The founders she's looking for aren't twenty-three-year-olds with a pitch deck and a vision. They're mid-career operators who have spent years or decades developing knowledge so deep in a vertical that they can see problems nobody else can articulate. When those people finally decide to build, they tend to build with the kind of clarity that makes early investor selection easier.
"The early days are messy and magical, and they are what we live for."
Baukunst on the pre-seed momentHer thesis on founder-investor relationships is similarly specific. Kate isn't interested in passive capital deployment. She leads rounds, takes board seats, and describes her role as something between a first-call advisor and a professional fairy godmother - "when I wave my magic wand, a million dollars rains down on you." The irreverence is intentional. So is the accountability it implies.
The Bobbie story captures the philosophy well. In 2018, Kate led a pre-seed investment in Bobbie Baby when founder Laura Modi was eight months pregnant. The conventional wisdom said it was the wrong time - wrong market window, wrong founder signal, too much personal complexity. Kate saw a founder with the right problem and the kind of investment in her own experience that makes for a compelling company. Years later, Laura Modi became a Baukunst LP. The relationship ran in both directions.
Baukunst's LP base reflects the same philosophy. Family offices founded by entrepreneurs. Former founders Kate had backed who came back around when she launched her own fund. Individuals and institutions behind landmark technology and design products. The capital came from people with pattern recognition - who had seen Kate operate up close and made a thesis based on what they observed.

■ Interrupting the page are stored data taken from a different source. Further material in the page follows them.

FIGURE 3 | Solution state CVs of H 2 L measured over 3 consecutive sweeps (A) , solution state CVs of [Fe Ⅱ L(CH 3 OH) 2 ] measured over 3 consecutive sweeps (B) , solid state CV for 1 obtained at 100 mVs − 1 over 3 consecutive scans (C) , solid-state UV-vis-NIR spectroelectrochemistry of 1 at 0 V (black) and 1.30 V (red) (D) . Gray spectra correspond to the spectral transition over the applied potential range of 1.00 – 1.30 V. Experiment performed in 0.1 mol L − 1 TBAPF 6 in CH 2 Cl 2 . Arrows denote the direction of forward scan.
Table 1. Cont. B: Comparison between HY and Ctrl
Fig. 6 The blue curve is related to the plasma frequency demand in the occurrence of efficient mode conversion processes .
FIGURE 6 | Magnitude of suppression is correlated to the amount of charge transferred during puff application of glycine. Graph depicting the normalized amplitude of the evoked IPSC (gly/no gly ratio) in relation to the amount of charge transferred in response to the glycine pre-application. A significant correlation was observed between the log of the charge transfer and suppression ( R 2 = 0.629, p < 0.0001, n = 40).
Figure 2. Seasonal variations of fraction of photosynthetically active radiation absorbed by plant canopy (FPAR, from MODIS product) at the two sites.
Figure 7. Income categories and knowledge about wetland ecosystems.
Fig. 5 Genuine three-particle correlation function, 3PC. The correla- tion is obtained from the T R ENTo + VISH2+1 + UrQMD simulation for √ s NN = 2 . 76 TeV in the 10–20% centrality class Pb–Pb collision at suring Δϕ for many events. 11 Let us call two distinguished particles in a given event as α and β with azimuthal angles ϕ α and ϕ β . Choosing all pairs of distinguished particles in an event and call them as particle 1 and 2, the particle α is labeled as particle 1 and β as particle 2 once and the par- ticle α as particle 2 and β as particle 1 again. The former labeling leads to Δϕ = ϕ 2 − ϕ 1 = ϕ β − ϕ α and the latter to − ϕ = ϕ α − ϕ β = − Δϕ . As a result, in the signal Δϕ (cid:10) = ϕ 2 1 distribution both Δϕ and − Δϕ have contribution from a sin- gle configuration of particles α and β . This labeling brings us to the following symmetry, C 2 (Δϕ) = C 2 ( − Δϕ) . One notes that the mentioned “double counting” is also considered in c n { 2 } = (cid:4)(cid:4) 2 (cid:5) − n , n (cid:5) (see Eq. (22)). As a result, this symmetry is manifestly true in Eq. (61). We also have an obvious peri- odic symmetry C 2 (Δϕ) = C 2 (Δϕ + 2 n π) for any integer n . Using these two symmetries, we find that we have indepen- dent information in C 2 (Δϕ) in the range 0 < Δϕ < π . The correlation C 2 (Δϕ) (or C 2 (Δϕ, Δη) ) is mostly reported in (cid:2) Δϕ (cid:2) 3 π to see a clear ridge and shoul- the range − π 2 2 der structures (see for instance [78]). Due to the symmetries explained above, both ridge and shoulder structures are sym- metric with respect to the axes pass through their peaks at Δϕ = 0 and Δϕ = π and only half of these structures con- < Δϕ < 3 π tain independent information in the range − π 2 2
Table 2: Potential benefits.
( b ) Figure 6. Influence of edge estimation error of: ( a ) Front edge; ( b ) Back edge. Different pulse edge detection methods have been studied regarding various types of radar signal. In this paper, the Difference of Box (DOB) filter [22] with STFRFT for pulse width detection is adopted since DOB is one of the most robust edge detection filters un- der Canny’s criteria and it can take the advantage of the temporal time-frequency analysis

"Recognize that we are the ones we've been waited for. No one's going to solve our problems for us."
"Lemons ripen faster than pearls." On why long-term venture investing requires patience that most funds don't have the structure to sustain.
"I like to think of myself as a professional fairy godmother and when I wave my magic wand, a million dollars rains down on you."
"Investing is kind of like voting for what you want to see in the world. If you win, a lot of people win, and I love it when that happens."